Notice that the in-app log statement logs scheduled="2020-06-23T00:53:03.601Z" while the Postgres error message logs 2020-06-22 17:53:03.601, the local time.

To reiterate the current hypothesis given this context: because the UTC date is ahead of local time, the partition creator creates 2020-06-23 but the insert fails to find a partition for 2020-06-22. Postgres is attempting to find a partition for 6-22 because the JDBC connection initialized by ebean is using the local JVM time (America/Los_Angeles). The time objects used in the application are all Instant and therefore do not carry any zone information with them, explaining the discrepancy with how they are interpreted.

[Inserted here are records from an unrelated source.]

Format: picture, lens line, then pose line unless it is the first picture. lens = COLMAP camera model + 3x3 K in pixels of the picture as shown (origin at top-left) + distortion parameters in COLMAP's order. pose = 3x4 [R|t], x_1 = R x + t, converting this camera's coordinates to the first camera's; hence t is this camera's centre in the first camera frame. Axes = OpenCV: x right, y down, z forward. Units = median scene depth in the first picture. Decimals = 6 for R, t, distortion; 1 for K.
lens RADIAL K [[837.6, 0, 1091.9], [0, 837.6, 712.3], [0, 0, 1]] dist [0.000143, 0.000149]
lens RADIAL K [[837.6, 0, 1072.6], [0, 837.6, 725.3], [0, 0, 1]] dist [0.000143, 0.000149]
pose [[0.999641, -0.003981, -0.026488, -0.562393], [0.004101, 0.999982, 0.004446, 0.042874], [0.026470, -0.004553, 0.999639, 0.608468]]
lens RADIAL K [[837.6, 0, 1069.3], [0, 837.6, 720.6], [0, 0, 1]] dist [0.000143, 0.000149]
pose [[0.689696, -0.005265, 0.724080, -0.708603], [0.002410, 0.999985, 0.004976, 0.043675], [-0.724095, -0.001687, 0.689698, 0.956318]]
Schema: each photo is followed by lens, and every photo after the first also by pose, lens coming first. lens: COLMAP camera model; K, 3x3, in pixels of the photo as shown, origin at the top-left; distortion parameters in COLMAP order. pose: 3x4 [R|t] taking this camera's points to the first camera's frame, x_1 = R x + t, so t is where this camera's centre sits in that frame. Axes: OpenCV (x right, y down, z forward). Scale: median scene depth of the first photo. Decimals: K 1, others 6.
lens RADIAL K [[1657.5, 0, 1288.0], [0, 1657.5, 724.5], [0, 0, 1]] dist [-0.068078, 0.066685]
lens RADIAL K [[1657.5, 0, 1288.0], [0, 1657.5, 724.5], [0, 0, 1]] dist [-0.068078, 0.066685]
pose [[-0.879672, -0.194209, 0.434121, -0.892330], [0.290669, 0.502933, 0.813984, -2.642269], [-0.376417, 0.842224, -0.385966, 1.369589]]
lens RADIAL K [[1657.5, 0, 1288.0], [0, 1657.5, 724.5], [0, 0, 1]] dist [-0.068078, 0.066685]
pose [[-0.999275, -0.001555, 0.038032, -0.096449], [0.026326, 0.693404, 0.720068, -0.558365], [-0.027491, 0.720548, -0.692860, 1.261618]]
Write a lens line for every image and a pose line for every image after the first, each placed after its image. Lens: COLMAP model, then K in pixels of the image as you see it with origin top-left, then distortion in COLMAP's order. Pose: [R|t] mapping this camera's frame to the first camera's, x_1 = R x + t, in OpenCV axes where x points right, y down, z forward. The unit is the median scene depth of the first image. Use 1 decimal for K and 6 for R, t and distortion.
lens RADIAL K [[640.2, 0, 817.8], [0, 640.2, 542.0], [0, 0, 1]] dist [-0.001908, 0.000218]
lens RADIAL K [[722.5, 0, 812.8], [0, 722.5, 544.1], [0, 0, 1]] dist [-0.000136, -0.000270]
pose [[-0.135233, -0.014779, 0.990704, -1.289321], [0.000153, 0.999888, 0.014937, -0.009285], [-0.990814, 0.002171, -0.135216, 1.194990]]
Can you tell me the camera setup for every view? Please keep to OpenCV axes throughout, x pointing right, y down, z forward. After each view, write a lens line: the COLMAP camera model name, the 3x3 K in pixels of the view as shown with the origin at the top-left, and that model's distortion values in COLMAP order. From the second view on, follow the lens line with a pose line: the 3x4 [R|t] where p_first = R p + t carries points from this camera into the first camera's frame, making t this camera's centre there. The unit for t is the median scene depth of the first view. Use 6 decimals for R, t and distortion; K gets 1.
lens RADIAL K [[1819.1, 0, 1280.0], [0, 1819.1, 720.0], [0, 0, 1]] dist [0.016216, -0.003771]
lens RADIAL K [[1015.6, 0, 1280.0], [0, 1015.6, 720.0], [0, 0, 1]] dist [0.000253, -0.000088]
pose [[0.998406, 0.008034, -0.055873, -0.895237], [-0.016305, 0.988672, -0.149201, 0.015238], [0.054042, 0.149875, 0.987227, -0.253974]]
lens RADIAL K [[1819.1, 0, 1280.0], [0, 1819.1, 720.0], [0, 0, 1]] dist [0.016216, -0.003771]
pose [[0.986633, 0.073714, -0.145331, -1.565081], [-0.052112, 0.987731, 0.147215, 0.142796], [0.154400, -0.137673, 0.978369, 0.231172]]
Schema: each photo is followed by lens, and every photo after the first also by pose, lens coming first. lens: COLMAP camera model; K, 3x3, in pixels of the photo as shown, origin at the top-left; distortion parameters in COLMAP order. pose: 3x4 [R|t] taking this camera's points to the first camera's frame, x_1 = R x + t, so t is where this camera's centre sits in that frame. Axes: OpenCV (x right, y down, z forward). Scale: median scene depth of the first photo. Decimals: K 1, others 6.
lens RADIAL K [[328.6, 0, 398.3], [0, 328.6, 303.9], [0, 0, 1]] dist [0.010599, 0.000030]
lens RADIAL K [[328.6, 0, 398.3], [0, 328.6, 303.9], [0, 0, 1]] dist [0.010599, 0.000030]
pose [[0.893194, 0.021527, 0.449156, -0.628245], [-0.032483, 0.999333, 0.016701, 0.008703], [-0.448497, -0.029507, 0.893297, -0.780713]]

The partition creator is unaffected despite using the same pool because the partition date is computed in the application code rather than by the database, so it's still using UTC. It's somewhat ironic that setting the VM timezone is manifesting in the database being wrong and the application being right.